Anabaena variabilis, a dinitrogen-fixing cyanobacterium, has high- and low-affinity systems for the transport of glutamine and glutamate. The high-affinity systems have Km values of 13.8 and 100 microM and maximal rates of 13.2 and 14.4 nmol X min-1 X mg of chlorophyll a-1 for glutamine and glutamate, respectively. The low-affinity systems have Km values of 1.1 and 1.4 mM and maximal rates of 125 and 100 nmol X min-1 X mg of chlorophyll a-1 for glutamine and glutamate, respectively. Glutamine was unable to support growth of A. variabilis in the absence of any other nitrogen source, and glutamate alone at 500 microM was inhibitory to its growth. The analog L-methionine-DL-sulfoximine (MSX) was transported by a high-affinity system with a Km of 34 microM. Competition experiments and the transport characteristics of a specific class of MSX-resistant mutants imply that glutamine, glutamate, and MSX share a common component for transport. A second class of MSX-resistant mutants had a glutamine synthetase activity with altered affinity constants for glutamine and glutamate relative to the wild-type enzyme.

Organization and transcription of genes important in Anabaena heterocyst differentiation

The structural genes for nitrogenase and nitrogenase reductase have been cloned from Anabaena and physically mapped. The map differs from that of Klebsiella in several ways, including the insertion of 11 kbp between nifK and nifD in Anabaena. One nif RNA transcript has been studied in detail and shown to originate from a site in the Anabaena chromosome which lacks good correspondence with a typical prokaryotic strong promoter, suggesting the possibility of a need for positive activation. The nifH message is unstable or repressed or both under aerobic conditions. This feature is sufficient to account for the need for heterocyst differentiation in order for Anabaena to fix nitrogen aerobically. Structural genes for glutamine synthetase and the large subunit of RuBP carboxylase were also cloned, mapped and used to study transcription. In each case, the level of messenger RNA following nitrogenase induction is consistent with regulation of these genes at the level of transcription.

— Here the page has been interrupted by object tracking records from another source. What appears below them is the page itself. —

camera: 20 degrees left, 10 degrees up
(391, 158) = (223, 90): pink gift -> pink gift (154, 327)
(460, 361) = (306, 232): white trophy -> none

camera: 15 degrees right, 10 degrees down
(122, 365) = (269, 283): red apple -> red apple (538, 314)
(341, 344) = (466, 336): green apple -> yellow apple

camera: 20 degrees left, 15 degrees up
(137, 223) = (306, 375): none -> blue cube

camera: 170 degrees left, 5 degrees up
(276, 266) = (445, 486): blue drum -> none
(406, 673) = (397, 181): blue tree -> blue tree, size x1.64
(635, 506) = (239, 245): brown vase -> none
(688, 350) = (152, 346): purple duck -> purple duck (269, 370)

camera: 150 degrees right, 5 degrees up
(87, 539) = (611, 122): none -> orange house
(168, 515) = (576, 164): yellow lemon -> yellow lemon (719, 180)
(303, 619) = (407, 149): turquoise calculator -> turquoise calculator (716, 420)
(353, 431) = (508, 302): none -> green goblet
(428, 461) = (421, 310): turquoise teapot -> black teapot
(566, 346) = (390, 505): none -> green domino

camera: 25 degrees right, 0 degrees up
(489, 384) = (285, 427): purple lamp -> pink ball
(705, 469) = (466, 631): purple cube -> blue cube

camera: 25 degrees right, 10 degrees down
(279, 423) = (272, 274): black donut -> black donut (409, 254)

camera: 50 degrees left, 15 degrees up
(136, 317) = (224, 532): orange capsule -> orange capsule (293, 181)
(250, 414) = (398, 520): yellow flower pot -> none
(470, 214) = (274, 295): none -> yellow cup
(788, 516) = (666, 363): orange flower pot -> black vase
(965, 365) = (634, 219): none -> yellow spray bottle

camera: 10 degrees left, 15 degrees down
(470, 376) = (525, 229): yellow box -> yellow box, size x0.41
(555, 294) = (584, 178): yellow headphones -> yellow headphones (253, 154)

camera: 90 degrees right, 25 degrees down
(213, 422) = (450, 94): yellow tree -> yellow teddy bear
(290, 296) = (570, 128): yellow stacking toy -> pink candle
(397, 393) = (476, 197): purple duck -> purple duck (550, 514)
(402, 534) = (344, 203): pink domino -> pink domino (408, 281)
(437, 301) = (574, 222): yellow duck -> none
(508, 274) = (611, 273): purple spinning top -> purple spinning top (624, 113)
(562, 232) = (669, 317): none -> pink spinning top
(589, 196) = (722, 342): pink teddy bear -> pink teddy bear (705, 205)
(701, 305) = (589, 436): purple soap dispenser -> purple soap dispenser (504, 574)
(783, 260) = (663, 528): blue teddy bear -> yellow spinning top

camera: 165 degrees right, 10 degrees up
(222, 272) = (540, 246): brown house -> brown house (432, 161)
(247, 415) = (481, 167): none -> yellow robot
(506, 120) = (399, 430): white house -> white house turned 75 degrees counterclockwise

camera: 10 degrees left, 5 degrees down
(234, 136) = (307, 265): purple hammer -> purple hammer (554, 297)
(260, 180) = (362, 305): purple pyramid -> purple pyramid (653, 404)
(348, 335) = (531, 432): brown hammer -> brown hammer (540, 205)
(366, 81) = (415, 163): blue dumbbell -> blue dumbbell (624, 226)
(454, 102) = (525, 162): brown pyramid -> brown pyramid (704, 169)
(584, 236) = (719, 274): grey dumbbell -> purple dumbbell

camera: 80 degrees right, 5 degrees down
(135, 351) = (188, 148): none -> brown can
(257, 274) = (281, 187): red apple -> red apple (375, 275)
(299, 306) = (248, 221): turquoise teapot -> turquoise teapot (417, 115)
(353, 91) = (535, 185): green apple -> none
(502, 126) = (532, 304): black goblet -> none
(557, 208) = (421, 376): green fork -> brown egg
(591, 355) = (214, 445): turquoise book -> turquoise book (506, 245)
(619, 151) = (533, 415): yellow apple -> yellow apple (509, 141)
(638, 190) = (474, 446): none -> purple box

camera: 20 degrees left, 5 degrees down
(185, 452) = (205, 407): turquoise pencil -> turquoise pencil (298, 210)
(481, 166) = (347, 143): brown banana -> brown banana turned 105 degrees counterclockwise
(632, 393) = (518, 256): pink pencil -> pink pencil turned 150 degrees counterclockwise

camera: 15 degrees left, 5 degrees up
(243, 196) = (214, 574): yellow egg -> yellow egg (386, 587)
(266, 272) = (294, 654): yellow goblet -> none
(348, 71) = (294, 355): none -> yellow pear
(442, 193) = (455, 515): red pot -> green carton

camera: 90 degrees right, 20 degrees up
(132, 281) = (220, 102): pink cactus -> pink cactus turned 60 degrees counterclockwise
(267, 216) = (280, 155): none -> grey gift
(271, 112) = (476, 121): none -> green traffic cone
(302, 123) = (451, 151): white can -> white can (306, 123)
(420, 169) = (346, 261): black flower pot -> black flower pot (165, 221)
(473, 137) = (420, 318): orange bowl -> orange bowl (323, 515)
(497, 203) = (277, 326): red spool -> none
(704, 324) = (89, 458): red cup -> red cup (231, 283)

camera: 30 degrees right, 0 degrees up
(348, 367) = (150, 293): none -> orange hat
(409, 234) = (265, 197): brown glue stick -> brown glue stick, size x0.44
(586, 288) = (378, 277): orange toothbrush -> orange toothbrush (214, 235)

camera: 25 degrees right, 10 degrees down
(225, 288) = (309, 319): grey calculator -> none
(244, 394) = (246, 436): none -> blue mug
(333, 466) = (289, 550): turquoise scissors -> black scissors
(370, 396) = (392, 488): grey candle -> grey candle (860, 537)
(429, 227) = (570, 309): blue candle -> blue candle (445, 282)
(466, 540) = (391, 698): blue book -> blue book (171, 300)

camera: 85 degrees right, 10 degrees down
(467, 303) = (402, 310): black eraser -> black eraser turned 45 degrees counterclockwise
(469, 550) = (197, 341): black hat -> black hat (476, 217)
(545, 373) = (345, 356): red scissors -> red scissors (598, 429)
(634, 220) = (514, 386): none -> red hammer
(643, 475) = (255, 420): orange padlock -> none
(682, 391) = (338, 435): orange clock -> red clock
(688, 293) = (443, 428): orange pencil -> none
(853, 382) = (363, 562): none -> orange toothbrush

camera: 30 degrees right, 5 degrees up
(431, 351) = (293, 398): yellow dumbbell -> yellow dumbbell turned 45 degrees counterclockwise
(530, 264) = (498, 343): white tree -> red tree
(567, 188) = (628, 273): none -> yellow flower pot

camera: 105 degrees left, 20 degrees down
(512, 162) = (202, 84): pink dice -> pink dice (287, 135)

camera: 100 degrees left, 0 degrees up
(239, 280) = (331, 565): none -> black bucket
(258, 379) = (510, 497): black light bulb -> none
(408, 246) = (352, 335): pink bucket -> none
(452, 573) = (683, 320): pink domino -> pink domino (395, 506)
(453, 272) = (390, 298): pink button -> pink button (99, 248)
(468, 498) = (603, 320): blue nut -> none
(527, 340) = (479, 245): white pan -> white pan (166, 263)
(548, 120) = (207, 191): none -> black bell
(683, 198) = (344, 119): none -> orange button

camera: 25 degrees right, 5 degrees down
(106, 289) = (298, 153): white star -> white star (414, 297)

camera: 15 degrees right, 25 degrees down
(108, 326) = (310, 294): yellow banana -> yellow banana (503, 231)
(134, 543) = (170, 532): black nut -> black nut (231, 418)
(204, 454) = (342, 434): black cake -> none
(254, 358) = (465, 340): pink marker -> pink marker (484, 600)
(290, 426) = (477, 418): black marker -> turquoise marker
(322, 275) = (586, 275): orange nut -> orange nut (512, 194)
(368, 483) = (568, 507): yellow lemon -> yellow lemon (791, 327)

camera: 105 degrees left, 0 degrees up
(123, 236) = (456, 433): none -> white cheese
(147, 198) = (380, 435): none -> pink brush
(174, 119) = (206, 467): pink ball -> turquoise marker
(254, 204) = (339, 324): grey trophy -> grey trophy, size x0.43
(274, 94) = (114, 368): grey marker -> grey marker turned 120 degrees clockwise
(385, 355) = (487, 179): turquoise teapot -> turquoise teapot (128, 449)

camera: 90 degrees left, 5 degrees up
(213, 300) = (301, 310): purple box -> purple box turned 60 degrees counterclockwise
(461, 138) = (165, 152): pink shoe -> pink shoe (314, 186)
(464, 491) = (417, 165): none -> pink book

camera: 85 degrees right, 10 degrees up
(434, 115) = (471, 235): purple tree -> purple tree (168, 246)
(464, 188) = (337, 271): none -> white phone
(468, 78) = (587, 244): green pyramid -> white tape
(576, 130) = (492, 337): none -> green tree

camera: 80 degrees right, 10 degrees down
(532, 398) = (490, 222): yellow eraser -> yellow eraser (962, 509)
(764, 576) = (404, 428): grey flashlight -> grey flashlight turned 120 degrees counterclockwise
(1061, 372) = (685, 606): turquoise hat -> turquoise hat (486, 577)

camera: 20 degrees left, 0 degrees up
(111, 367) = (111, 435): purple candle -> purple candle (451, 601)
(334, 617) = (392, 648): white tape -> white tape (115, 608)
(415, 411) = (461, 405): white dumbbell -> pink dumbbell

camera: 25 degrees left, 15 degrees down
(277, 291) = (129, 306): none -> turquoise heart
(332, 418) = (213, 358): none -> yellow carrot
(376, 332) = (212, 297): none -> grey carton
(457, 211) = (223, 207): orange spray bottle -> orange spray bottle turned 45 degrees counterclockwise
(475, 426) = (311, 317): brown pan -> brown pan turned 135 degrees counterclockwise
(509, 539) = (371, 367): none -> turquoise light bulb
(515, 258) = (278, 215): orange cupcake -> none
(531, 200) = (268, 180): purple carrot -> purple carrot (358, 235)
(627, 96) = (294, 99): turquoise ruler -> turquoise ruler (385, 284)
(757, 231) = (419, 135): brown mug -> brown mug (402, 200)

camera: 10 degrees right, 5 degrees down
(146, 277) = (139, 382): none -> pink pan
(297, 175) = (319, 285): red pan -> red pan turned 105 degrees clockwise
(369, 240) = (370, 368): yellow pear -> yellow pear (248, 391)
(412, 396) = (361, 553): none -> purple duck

Regulation of Expression of Nitrate and Dinitrogen Assimilation by Anabaena Species

Anabaena sp. strain 7120 appeared more responsive to nitrogen control than A. cylindrica. Growth in the presence of nitrate strongly repressed the differentiation of heterocysts and fixation of dinitrogen in Anabaena sp. strain 7120, but only weakly in A. cylindrica. Nitrate assimilation by ammonium-grown cultures was strongly repressed in Anabaena sp. strain 7120, but less so in A. cylindrica. The repressive effect of nitrate on dinitrogen assimilation in Anabaena sp. strain 7120, compared to A. cylindrica , did not correlate with a greater rate of nitrate transport, reduction to ammonium, assimilation into amino acids, or growth. Although both species grew at similar rates with dinitrogen, A. cylindrica grew faster with nitrate, incorporated more 13 NO 3 − into amino acids, and assimilated (transported) nitrate at the same rate as Anabaena sp. strain 7120. Full expression of nitrate assimilation in the two species occurred within 2.5 h (10 to 14% of their generation times) after transfer to nitrate medium. The induction and continued expression of nitrate assimilation was dependent on protein synthesis. The half-saturation constants for nitrate assimilation and for nitrate and ammonium repression of dinitrogen assimilation have ecological significance with respect to nitrogen-dependent growth and competitiveness of the two Anabaena species.